### Selected passage
===============

Context: How Trinidad and Tobago Stock Exchange works, and what it makes issuers disclose · Trinidad and Tobago on the LatAm Power Map
Trinidad’s dominant fast-food operator — the company behind KFC, Pizza Hut, Subway, Starbucks and TGI Fridays across the twin islands — is now at the centre of the Caribbean’s most consequential restaurant deal in years.
| Full name | Prestige Holdings Limited |
| Ticker / exchange | PHL — Trinidad & Tobago Stock Exchange (TTSE) |
| Headquarters | Port of Spain, Trinidad and Tobago |
| Sector | Restaurant management / Consumer services |
| Employees | Not disclosed in available sources |
| Market value (market cap) | TTD 673m / US$99m (our calculation) |
| Yearly sales (revenue, FY2024) | TTD 1.35bn / US$200.5m (our calculation) |
| Net profit (FY2024) | TTD 66.5m / US$9.9m (our calculation) |
| Net margin (FY2024) | 4.9% (our calculation) |
| Return on equity | ~15.5% |
| Price-to-earnings ratio | ~11.8× (trailing) |
| Dividend yield | ~3.6–3.8% (trailing) |
| Website | www.phl-tt.com |
What it is
Prestige Holdings Limited was incorporated in Trinidad and Tobago in 1972 and operates a chain of restaurants in Trinidad and Tobago under long-term franchise agreements for the KFC, Pizza Hut, Subway and Starbucks brands, listed on the Trinidad and Tobago Stock Exchange.
Beyond its home market, the group holds the TGI Fridays franchise in both Trinidad and Jamaica, and also operates Starbucks in Guyana, making it a small but genuinely multi-territory Caribbean restaurant operator.
Who owns it
Prestige Holdings Limited is a subsidiary of Victor E. Mouttet Limited — a private holding company belonging to the Mouttet family.
The Mouttet family, through three companies, owns about 68% of PHL.

===============

### Dataset content
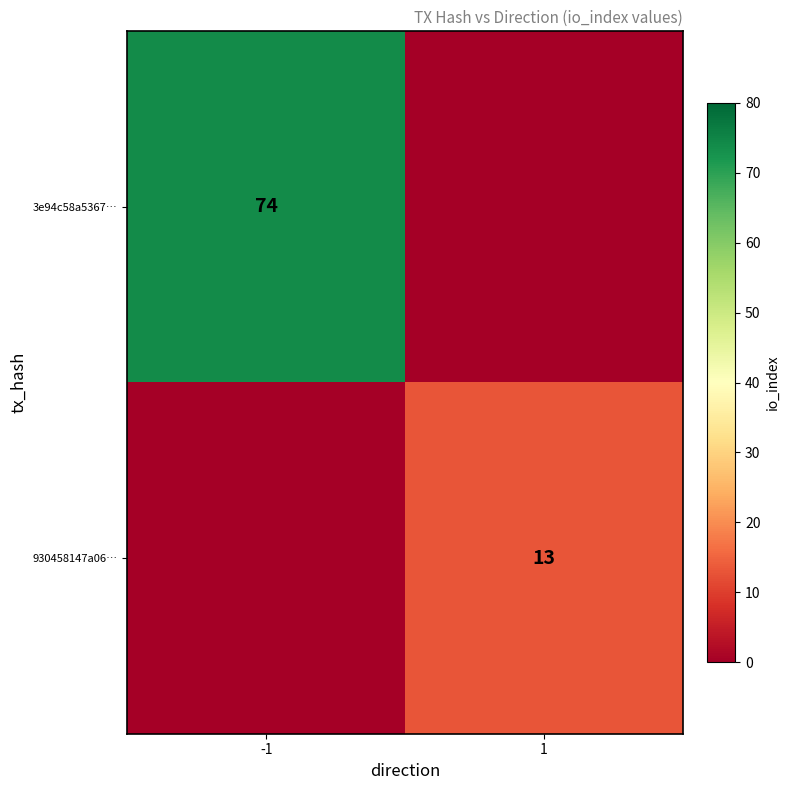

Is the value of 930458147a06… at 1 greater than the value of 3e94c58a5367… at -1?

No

===============

### Instructions
(1) Answer these about the Prestige Holdings profile:
(a) In what year was the company incorporated?
(b) Outside Trinidad and Tobago, in which country does the group run Starbucks?
(c) About what share of the company does the Mouttet family own?
(2) Retype the part of the Prestige Holdings profile between "Beyond its home" and "the Mouttet family.", inclusive.

### Answers to the problems
(1)
(a) 1972
(b) Guyana
(c) About 68%

(2)
Beyond its home market, the group holds the TGI Fridays franchise in both Trinidad and Jamaica, and also operates Starbucks in Guyana, making it a small but genuinely multi-territory Caribbean restaurant operator.
Who owns it
Prestige Holdings Limited is a subsidiary of Victor E. Mouttet Limited — a private holding company belonging to the Mouttet family.